Member of the European Parliament
- Incumbent
- Assumed office 16 July 2024
- Constituency: Latvia

Parliamentary Secretary to the Minister of Defence
- In office 1 February 2019 – 21 August 2020
- Preceded by: Viesturs Silenieks
- Succeeded by: Baiba Bļodniece

Deputy to the Saeima
- In office 6 November 2018 – 5 June 2020

Personal details
- Born: 4 July 1979 (age 46) Tukums, Latvian SSR, USSR (now Latvia)
- Party: Movement For! (2017–2022) The Progressives (2024–)
- Other political affiliations: Development/For!
- Parent: Dagnija Staķe (mother);
- Alma mater: University of Latvia Helsinki School of Economics
- Occupation: Businessman, politician

= Mārtiņš Staķis =

Latvian entrepreneur and politician

Mārtiņš Staķis (born 4 July 1979) is a Latvian politician and businessman, Mayor of Riga from 2020 to 2023. He served as a deputy of the 13th Saeima, the Latvian parliament, until he resigned on 5 June 2020. On 29 August 2020, Staķis was elected to the Riga City Council, and on 2 October, elected Mayor of Riga.

== Biography ==
Staķis is the son of Dagnija Staķe, the former Minister of Regional Development and Local Governments of Latvia. He was born in Tukums.

He graduated from the Tukums Rainis Gymnasium in 2004 and obtained a bachelor's degree from the University of Latvia, specializing in municipal organization. He also studied at the Helsinki School of Economics in Finland.

Staķis started his working life in a Narvesen kiosk and for more than a decade, from 1999 to 2010, worked as a marketing director. Since 2010, he has been a businessman, distributor of the coffee brand illy and owner of Innocent Cafe in Riga.

He gained public recognition for hosting the TV show Saknes debesīs on LTV1. He has also been active in the Latvian National Guard as well as working as a volunteer for the youth educational organization MOT.

◆ Supplied entries ◆
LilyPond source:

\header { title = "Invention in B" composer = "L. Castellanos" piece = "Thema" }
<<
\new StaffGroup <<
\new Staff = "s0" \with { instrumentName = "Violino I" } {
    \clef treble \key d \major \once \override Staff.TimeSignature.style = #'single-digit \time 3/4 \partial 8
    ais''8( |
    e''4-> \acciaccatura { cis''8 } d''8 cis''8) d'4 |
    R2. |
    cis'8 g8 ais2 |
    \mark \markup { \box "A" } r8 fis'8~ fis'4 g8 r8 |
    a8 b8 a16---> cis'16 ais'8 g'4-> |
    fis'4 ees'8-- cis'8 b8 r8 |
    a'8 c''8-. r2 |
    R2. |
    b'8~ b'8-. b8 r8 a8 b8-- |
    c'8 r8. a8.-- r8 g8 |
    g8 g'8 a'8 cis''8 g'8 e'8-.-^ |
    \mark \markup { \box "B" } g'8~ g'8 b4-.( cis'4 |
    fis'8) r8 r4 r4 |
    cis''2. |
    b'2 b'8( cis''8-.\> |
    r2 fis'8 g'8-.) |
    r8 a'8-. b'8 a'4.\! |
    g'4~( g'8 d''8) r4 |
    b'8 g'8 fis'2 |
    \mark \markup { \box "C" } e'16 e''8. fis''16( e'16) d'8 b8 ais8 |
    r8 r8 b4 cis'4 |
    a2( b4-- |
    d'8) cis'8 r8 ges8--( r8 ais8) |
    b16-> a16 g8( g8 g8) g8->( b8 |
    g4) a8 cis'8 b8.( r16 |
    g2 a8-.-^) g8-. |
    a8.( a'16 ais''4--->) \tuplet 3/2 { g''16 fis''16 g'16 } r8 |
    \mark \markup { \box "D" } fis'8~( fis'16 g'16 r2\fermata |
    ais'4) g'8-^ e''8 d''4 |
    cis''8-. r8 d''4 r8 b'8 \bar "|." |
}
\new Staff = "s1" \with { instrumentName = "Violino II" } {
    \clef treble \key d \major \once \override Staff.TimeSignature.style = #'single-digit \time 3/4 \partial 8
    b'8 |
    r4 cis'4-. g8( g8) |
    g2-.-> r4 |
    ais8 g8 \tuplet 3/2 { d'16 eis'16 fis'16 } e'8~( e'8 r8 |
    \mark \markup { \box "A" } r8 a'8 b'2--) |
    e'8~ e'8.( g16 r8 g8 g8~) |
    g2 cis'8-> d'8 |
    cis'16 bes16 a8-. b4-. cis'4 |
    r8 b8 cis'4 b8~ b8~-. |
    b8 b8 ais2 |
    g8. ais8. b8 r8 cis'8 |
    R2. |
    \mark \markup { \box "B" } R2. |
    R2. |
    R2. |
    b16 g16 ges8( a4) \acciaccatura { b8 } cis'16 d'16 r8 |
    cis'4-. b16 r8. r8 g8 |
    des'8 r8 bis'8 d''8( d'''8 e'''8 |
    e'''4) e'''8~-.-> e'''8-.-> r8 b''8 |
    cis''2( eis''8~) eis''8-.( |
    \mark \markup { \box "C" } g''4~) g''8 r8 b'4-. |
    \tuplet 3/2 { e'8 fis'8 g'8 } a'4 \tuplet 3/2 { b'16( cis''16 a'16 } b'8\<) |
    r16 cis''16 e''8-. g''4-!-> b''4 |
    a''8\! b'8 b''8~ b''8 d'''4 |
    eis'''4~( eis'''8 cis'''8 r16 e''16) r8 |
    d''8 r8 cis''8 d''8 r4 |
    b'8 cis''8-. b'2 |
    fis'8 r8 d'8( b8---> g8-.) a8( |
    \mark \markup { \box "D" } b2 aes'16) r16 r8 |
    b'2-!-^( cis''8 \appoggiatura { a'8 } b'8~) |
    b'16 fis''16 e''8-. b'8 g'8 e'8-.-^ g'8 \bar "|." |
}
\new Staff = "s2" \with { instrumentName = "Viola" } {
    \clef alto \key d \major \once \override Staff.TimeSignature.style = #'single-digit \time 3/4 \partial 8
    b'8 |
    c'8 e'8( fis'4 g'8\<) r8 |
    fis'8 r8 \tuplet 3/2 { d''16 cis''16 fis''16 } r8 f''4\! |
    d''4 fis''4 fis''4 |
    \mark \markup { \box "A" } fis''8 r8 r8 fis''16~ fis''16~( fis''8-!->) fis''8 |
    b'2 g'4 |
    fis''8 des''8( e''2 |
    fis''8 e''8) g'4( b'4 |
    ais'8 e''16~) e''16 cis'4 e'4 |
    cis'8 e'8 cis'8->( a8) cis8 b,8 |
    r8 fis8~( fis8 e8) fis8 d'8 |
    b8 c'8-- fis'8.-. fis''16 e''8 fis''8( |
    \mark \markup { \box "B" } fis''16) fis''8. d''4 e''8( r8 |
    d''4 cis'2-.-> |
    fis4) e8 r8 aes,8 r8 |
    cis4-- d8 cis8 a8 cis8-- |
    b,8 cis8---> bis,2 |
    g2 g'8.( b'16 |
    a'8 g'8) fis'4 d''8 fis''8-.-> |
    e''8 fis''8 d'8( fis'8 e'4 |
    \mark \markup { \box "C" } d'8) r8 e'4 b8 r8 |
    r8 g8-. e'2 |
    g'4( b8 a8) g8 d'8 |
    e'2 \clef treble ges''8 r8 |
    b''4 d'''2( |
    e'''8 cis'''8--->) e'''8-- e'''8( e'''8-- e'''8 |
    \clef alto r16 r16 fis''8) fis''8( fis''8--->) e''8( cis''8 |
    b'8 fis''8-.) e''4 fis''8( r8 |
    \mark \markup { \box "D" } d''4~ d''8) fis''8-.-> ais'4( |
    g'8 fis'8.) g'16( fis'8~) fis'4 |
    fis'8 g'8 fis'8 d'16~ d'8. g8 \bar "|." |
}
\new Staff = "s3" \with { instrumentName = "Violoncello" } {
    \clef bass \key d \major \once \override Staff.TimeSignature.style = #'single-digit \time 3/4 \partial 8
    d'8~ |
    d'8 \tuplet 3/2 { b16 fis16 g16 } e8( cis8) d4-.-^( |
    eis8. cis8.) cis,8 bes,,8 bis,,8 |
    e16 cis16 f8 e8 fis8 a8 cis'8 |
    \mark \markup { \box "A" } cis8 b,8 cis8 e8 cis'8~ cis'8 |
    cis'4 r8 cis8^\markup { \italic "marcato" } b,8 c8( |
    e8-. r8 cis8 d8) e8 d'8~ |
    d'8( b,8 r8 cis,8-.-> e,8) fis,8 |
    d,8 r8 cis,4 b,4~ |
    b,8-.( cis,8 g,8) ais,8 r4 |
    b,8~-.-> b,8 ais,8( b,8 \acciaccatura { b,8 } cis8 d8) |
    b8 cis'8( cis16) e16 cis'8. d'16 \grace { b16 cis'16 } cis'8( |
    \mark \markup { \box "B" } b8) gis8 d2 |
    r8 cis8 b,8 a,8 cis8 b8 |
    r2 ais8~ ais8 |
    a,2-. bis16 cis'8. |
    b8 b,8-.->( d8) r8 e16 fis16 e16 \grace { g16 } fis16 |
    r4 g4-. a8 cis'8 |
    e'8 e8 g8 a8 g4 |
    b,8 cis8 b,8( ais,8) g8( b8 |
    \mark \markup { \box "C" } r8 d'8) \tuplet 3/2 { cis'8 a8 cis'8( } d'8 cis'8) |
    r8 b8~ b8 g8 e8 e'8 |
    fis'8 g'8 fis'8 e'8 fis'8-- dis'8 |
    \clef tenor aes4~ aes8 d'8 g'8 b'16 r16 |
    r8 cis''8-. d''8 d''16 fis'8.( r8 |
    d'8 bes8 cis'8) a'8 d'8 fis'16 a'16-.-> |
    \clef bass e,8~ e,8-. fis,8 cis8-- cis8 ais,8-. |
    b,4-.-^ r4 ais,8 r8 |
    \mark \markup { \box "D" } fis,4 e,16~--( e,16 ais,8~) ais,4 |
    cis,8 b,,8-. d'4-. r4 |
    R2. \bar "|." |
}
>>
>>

◆ Required tasks ◆
[A] Answer these from the Mārtiņš Staķis biography:
(i) Which party has Staķis belonged to since 2024?
(ii) Where did Staķis start his working life?
(iii) On which channel did Staķis host the TV show Saknes debesīs?
[B] Carry the Mārtiņš Staķis biography forward from its final sentence.
The material has no connection to the text.

◆ Activity answers ◆
[A]
(i) The Progressives
(ii) In a Narvesen kiosk
(iii) LTV1

[B]
Staķis is one of the founders and members of the choir Pa Saulei as well as a board member of the St. Gertrude Old Church in Riga. He is one of the authors behind the Ū vitamīns initiative, aiming to provide free drinking water in cafes, restaurants and other public places.

== Political work ==
In August 2017, Staķis helped found Movement For!, and was elected to the board of the party. Since its founding, Staķis has been active in the party, both as executive director and leader of its pre-election campaign.

Staķis was elected in the Riga Constituency in the 2018 Latvian parliamentary elections, representing the Development/For! alliance, formed between his own Movement For! and the classical liberal For Latvia's Development. Before the election, Staķis was discussed as a possible candidate for the office of Minister of Defence.

Before the 2020 Riga City Council elections, Staķis gave up his seat in the Saeima on 5 June 2020, and party colleague Krista Baumane took over his seat.

On 29 August 2020, elections were held, with the alliance between Development/For! and The Progressives winning 18 seats, the most of any electoral list. On 2 October 2020 Staķis was elected Mayor, leading a broad coalition consisting of Development/For!, The Progressives, New Unity, the National Alliance, the Latvian Association of Regions and the New Conservative Party.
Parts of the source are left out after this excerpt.